Work to be completed
Reproduce exactly the lines from the one containing "MA-49, start: Feb 4 -> Feb 18" through the last line of the data, both ends included.

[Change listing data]

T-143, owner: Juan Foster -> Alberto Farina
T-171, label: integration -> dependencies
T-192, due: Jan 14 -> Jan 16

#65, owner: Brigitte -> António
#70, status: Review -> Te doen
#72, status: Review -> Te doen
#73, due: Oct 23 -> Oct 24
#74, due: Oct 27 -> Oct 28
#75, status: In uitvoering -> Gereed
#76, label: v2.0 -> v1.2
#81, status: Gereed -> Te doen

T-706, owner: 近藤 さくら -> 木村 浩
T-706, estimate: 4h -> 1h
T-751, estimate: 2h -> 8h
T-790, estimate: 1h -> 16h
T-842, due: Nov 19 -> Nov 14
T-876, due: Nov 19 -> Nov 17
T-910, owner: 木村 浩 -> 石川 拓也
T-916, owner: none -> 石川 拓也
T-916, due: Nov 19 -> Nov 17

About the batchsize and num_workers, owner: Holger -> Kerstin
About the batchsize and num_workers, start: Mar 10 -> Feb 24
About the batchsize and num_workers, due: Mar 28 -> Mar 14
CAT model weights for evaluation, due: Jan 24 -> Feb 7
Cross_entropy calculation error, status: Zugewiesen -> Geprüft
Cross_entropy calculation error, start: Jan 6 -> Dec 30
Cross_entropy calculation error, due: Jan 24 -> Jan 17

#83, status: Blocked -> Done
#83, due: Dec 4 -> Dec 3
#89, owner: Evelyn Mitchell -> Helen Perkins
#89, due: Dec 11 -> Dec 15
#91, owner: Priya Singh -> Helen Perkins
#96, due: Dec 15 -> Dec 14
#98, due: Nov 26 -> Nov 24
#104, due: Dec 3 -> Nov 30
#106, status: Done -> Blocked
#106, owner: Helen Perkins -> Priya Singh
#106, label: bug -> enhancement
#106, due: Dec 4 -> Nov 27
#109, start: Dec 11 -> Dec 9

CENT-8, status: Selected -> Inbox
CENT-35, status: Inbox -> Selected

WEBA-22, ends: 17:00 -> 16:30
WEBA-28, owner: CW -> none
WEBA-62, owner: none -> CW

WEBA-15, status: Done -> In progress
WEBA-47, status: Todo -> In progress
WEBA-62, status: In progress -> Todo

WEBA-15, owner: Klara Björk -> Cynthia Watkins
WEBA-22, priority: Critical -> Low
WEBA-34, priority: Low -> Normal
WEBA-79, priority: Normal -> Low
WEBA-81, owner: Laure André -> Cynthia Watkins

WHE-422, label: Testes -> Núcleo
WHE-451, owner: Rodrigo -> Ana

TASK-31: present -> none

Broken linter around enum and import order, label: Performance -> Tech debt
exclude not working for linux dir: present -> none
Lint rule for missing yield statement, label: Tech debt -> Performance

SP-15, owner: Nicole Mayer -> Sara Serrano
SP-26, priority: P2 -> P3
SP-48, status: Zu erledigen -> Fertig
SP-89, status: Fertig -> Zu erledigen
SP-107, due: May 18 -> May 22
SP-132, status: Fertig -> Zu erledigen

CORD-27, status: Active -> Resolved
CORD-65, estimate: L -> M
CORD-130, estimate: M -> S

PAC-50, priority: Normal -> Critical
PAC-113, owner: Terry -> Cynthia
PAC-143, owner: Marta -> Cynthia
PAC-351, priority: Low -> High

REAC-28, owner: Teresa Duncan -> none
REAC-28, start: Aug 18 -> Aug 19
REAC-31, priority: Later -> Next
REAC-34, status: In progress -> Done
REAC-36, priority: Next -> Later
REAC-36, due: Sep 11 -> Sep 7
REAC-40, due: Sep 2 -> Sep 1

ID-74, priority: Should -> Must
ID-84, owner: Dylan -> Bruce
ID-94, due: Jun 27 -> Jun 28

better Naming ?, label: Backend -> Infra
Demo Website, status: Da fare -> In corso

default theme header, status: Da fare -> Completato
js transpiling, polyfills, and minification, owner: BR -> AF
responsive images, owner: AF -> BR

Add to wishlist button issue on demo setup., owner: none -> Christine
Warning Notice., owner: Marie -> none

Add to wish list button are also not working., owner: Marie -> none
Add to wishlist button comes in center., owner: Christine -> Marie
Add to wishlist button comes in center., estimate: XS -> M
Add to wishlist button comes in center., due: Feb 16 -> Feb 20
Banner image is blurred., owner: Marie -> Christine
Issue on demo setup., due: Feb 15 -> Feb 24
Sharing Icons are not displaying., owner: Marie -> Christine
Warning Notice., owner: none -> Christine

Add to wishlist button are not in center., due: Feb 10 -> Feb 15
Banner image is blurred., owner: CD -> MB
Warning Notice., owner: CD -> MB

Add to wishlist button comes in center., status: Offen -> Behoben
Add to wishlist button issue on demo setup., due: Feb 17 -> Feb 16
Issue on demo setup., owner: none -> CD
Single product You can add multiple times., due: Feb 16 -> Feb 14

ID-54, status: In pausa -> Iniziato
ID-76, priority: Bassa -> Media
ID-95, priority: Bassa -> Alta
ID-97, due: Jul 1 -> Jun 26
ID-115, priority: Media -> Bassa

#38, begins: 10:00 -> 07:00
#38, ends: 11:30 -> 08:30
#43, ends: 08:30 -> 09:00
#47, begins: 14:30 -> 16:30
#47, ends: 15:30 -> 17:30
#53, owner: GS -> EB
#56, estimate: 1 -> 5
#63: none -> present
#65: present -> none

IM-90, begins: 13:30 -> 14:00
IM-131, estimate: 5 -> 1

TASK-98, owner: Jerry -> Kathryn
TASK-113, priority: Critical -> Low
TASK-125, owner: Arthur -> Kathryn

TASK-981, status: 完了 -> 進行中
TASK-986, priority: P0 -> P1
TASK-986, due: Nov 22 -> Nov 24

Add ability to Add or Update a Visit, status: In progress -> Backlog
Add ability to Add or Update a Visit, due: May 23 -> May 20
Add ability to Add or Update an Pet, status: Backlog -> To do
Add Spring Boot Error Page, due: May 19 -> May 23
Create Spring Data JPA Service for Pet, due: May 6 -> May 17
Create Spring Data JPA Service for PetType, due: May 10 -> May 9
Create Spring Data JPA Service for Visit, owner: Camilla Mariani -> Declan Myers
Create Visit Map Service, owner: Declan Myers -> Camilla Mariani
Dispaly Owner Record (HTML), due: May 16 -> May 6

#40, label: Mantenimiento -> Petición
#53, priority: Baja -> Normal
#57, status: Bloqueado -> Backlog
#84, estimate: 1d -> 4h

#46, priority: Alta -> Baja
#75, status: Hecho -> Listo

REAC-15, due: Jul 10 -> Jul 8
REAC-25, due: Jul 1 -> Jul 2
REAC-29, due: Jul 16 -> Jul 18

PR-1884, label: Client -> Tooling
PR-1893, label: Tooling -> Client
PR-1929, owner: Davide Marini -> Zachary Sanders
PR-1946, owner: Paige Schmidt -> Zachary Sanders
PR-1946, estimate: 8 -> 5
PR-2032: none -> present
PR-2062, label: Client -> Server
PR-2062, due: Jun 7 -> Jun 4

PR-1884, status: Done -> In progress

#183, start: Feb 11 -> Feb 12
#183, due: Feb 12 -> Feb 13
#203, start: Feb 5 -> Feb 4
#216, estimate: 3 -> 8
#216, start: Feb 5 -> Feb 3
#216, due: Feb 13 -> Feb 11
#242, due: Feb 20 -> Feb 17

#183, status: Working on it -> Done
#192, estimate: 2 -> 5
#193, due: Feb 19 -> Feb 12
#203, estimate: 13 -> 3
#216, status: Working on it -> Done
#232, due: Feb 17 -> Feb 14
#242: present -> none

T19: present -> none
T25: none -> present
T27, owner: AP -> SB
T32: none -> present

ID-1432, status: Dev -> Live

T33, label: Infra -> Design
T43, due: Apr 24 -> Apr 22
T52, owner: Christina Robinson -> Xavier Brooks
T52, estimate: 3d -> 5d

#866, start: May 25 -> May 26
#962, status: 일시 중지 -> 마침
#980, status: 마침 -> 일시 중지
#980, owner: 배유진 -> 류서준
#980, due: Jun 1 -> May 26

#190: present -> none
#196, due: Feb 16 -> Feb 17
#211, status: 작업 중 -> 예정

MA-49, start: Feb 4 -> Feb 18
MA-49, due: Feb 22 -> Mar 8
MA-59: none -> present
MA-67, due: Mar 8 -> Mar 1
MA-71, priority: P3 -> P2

Completed exercise
MA-49, start: Feb 4 -> Feb 18
MA-49, due: Feb 22 -> Mar 8
MA-59: none -> present
MA-67, due: Mar 8 -> Mar 1
MA-71, priority: P3 -> P2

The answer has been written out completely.